Given text –
----

I'm having a problem with gearman workers running on multiple servers which i can't seem to solve.
The problem occurs when a worker server is taken offline, rather than the worker process being cancelled, and causes all other worker processes to error and fail.
Example with just 1 client and 2 workers -
Client:
$client = new GearmanClient ();
$client->addServer ('192.168.1.200');
$client->addServer ('192.168.1.201');
$job = $client->do ('generate_tile', serialize ($arrData));
Worker:
$worker = new GearmanWorker ();
$worker->addServer ('192.168.1.200');
$worker->addServer ('192.168.1.201');
$worker->addFunction ('generate_tile', 'generate_tile');
while (1)
{
if (!$worker->work ())
{
switch ($worker->returnCode ())
{
default:
echo "Error: " . $worker->returnCode () . ': ' . $worker->error () . "\n";
break;
}
}
}
function generate_tile ($job) { ... }
The worker code is being run on 2 separate servers. When every server is up and running both workers execute jobs as expected. When one of the worker processes is cancelled, the other worker executes all jobs as expected.

----

Information shown –

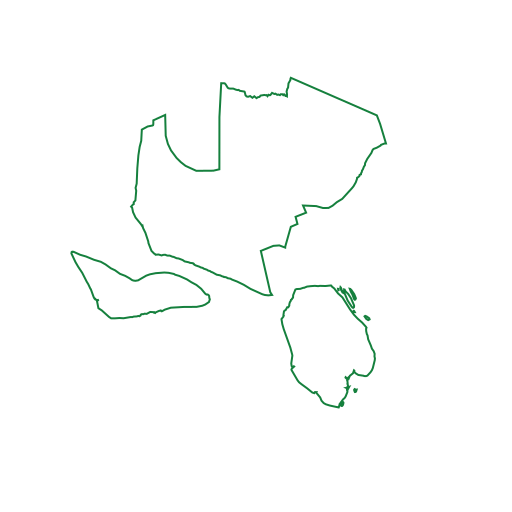 Bengkalis, Riau, Indonesia, rotated 156°
{"feature_id": "22746128B45456061674897", "entity_name": "Bengkalis", "entity_type": "district", "adm_level": 2, "iso_a3": "IDN", "parent_name": "Indonesia", "parent_adm1": "Riau", "projection": "equal_earth", "projection_center": [102.003, 1.525], "detail": "fine", "context": "isolated", "style": "outline", "palette": "green", "viewbox_px": 512, "rotation_deg": 156, "n_neighbors": 0, "source": "geoboundaries", "source_scale": "gbopen_adm2", "svg_char_len": 6111}
<svg xmlns="http://www.w3.org/2000/svg" viewBox="0 0 512 512"><g transform="rotate(156 256 256)"><path d="M350.0,351.9L349.5,350.6L350.5,346.0L350.4,340.1L348.1,331.6L347.8,329.4L347.4,329.6L347.8,327.3L347.6,322.1L348.5,313.2L349.0,311.5L349.4,303.2L348.1,299.7L347.2,298.4L347.2,298.0L344.4,297.0L342.0,294.9L340.4,294.8L338.5,294.1L336.9,292.5L334.6,291.4L332.6,289.3L331.6,288.7L329.5,286.3L327.7,285.2L326.0,283.5L324.6,282.1L323.4,280.1L320.0,277.6L319.1,276.6L316.6,275.1L316.1,274.4L316.3,274.2L315.9,273.2L315.0,272.0L312.0,269.2L311.2,268.1L309.5,266.8L309.0,265.8L306.5,263.5L305.6,262.1L304.2,261.0L303.3,259.5L302.5,258.9L299.5,254.9L296.6,252.9L295.2,251.2L293.9,250.2L293.8,249.8L292.3,249.0L291.4,248.1L291.1,247.4L288.5,245.6L287.6,244.3L283.7,240.4L278.9,234.7L274.4,228.2L265.8,218.5L263.8,216.8L260.7,215.0L257.2,213.9L257.7,217.1L249.5,258.7L236.0,258.2L230.4,256.2L225.9,251.8L225.3,252.9L212.3,268.5L205.1,268.4L203.9,275.7L192.6,275.2L192.5,283.0L180.7,277.1L175.3,272.6L170.2,270.4L165.6,270.8L160.3,272.3L154.0,273.1L140.8,278.9L138.6,280.0L134.9,282.7L132.5,285.2L131.8,286.4L130.7,286.4L129.0,287.0L128.3,288.0L126.9,287.9L126.3,288.9L125.1,289.8L124.5,290.8L123.1,291.7L121.0,293.8L119.6,294.6L118.6,296.4L114.8,299.5L108.7,303.2L106.4,305.4L105.1,306.0L101.7,305.8L97.3,306.2L96.6,306.7L93.0,306.5L91.5,305.9L88.9,326.2L88.4,335.3L151.7,404.6L152.6,403.7L153.1,402.7L156.1,400.5L158.2,396.8L159.4,396.0L161.1,393.9L161.9,391.1L162.8,389.3L163.2,389.9L164.0,390.2L164.1,391.4L164.6,392.3L165.7,391.9L166.1,393.0L167.7,393.7L168.7,393.2L170.0,394.5L171.1,394.6L172.2,396.4L173.3,396.5L175.0,398.5L177.4,397.2L177.9,397.2L179.0,398.2L180.5,397.3L180.9,398.7L181.9,399.0L182.8,399.7L186.6,400.7L188.1,399.9L189.7,400.3L191.3,400.0L192.6,402.6L194.9,402.0L196.3,404.5L198.5,404.7L199.7,405.6L200.2,407.1L199.6,410.4L199.7,410.9L203.6,413.5L204.3,414.8L205.4,415.1L206.8,416.2L208.6,418.1L212.0,419.7L213.0,420.5L213.4,421.3L213.9,425.1L214.4,426.5L217.5,428.0L232.9,397.8L254.2,350.1L260.3,351.3L275.9,358.1L283.7,367.0L286.5,372.3L288.7,377.9L290.7,387.0L290.9,394.2L289.6,402.5L281.6,421.8L294.6,421.7L296.2,418.2L296.8,417.4L297.4,417.3L302.3,418.4L308.9,417.9L314.0,407.9L317.9,403.0L322.5,395.8L328.7,384.5L335.6,370.6L338.3,367.2L338.9,364.3L343.6,355.8L345.9,354.8L346.6,353.1L347.6,353.0L350.0,351.9ZM242.2,84.1L241.9,84.6L241.5,84.5L240.3,86.1L239.6,86.3L237.8,87.9L234.8,89.6L232.9,90.2L231.3,91.2L228.0,94.4L227.4,95.4L227.5,95.9L226.8,98.3L227.3,98.9L226.3,98.7L224.7,100.1L224.4,101.6L224.5,102.0L224.1,102.3L223.3,104.7L223.4,105.1L222.8,106.2L223.7,108.5L223.4,108.8L222.7,107.4L222.2,107.0L221.2,107.4L221.1,106.4L219.0,108.4L215.1,109.4L213.0,111.7L212.8,111.3L213.2,110.4L213.2,109.6L212.6,108.2L210.9,105.7L206.5,102.9L206.0,102.3L204.3,101.5L202.9,101.4L198.7,103.2L196.6,104.5L194.8,106.2L189.9,112.5L189.0,114.1L188.6,116.1L187.4,118.4L187.2,121.2L187.8,124.2L187.5,127.5L187.4,134.3L186.4,138.1L186.5,139.6L185.9,142.5L185.0,144.8L184.2,145.5L184.4,146.7L186.1,152.0L188.6,157.4L190.4,162.5L191.8,168.9L193.9,183.1L196.3,188.5L197.7,194.5L199.2,197.4L199.2,198.3L199.5,198.6L204.7,200.3L209.7,202.7L211.5,203.2L214.4,204.8L218.3,206.2L221.8,207.3L225.1,207.4L225.6,207.7L229.0,208.0L232.4,209.3L233.7,209.3L238.0,205.1L239.1,202.9L240.4,202.4L240.9,201.8L241.9,201.7L242.9,200.5L243.8,200.1L245.3,198.2L245.8,197.1L247.4,196.0L248.3,196.5L251.0,194.5L252.1,194.5L253.0,194.0L254.9,191.0L254.9,190.4L255.2,190.4L255.6,189.5L258.4,188.0L259.7,183.0L260.4,178.0L261.9,158.3L263.0,151.4L263.3,150.2L267.5,143.5L268.2,141.0L268.0,139.8L266.3,139.9L266.1,139.5L269.0,138.6L269.8,137.9L269.9,137.2L268.6,125.5L268.0,123.1L266.6,120.4L263.1,114.3L260.1,108.4L258.6,107.0L257.5,107.7L256.2,107.1L256.6,106.8L254.9,100.7L255.0,97.2L254.0,94.1L252.5,92.1L249.3,89.3L242.2,84.1ZM322.1,232.3L317.7,233.1L315.8,235.2L315.7,236.7L315.1,238.4L315.1,239.2L315.8,240.5L316.9,240.9L317.7,242.2L319.4,248.3L322.2,253.8L325.7,258.3L328.6,262.7L334.2,269.0L337.5,271.8L338.3,273.0L342.7,276.2L346.5,278.2L354.6,281.1L360.3,282.4L364.2,282.7L373.6,281.7L376.3,282.4L377.9,283.4L379.0,284.4L380.6,287.1L383.6,291.1L387.5,295.0L390.6,300.3L393.6,303.8L396.9,309.5L400.1,313.8L405.5,318.4L411.5,324.7L416.1,328.6L421.0,334.1L421.7,334.2L422.1,334.7L422.8,334.6L423.6,333.4L423.4,323.8L422.8,318.4L421.6,311.3L421.1,301.4L420.7,298.5L420.6,293.4L420.4,292.9L421.0,284.6L420.9,282.8L420.6,282.0L420.2,282.1L420.0,281.1L419.0,280.3L417.5,280.0L419.6,279.5L421.2,272.4L419.0,269.0L415.0,260.0L413.7,258.0L410.4,256.5L406.0,254.9L402.3,253.0L395.3,251.2L393.9,250.5L392.4,250.4L389.5,249.3L387.9,249.1L387.0,248.4L385.7,248.6L385.1,249.3L383.8,249.3L382.7,248.7L381.2,248.6L379.4,247.6L375.4,247.9L372.5,246.4L372.2,245.7L371.7,245.9L371.2,245.0L370.5,245.3L367.0,245.3L365.3,245.0L365.1,244.5L364.9,244.7L364.1,243.8L361.1,244.1L354.8,243.4L342.6,238.8L331.0,233.7L325.3,232.4L322.1,232.3ZM189.3,188.6L189.8,188.4L190.2,187.0L190.4,178.1L189.3,171.3L188.8,169.5L188.2,169.1L187.4,169.3L186.7,170.4L186.5,171.1L186.4,178.7L187.2,183.8L188.6,187.4L188.7,189.3L189.1,189.6L189.3,188.6ZM183.7,187.9L183.9,184.8L183.6,181.8L183.9,176.7L183.6,175.9L183.0,175.8L182.0,176.6L181.9,177.3L181.8,181.2L182.7,186.1L183.3,187.6L183.7,187.9ZM179.6,151.8L178.0,151.9L177.9,153.1L179.5,155.8L180.6,156.9L181.4,156.7L180.9,153.8L179.6,151.8ZM221.0,92.9L221.0,91.5L220.4,91.3L219.7,91.5L218.4,93.0L219.1,93.2L220.0,94.3L220.8,93.8L221.0,92.9ZM237.8,86.9L238.1,85.5L238.3,85.1L238.7,84.8L239.1,84.7L238.8,84.2L238.2,84.0L237.1,84.6L235.8,86.3L235.8,86.9L237.0,87.2L237.8,86.9ZM191.8,192.8L192.1,190.6L191.8,187.5L191.3,186.8L191.0,187.3L191.6,189.8L191.3,192.6L191.5,193.2L191.8,192.8ZM237.8,86.9L238.5,86.9L239.3,86.1L239.5,85.4L239.2,84.8L238.2,85.3L237.8,86.9ZM189.3,166.9L189.0,164.8L188.6,164.6L188.7,165.8L189.3,166.9ZM224.4,99.9L226.1,98.1L226.1,97.7L224.8,98.8L224.4,99.9ZM194.4,192.6L194.7,191.2L194.7,190.3L194.1,192.4L194.4,192.6ZM224.9,98.4L225.6,97.9L225.6,97.4L224.3,98.4L224.9,98.4ZM236.2,88.6L236.8,88.4L237.7,87.9L236.7,87.8L236.2,88.6Z" fill="none" stroke="#15803d" stroke-width="2"/></g></svg>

----

Required task 1 – In the post about gearman workers, what happens to all the other worker processes when a worker server is taken offline?
Required task 2 – Translate this sentence from the gearman post into Spanish: "When one of the worker processes is cancelled, the other worker executes all jobs as expected."
Required task 3 – Continue the post about gearman workers from where it stops.

Expected answer 1 – They error and fail.

Expected answer 2 – Cuando se cancela uno de los procesos de trabajo, el otro trabajador ejecuta todos los trabajos como se esperaba.

Expected answer 3 –
However, when the server with the cancelled worker process is shutdown and taken completely offline, requests to the client script hang and the remaining worker process does not pick up any jobs.
I get the following set of errors from the remaining worker process:
Error: 46: gearman_con_wait:timeout reached
Error: 46: gearman_con_wait:timeout reached
Error: 4: gearman_con_flush:write:110
Error: 46: gearman_con_wait:timeout reached
Error: 4: gearman_con_flush:write:113
Error: 4: gearman_con_flush:write:113
Error: 4: gearman_con_flush:write:113
....
When i start-up the other server, not starting the worker process on it, the remaining worker process immediately jumps into life and executes any remaining jobs.
It seems clear to me that i need some code in the worker process to cope with any servers that may be offline, however i cannot see how to do this.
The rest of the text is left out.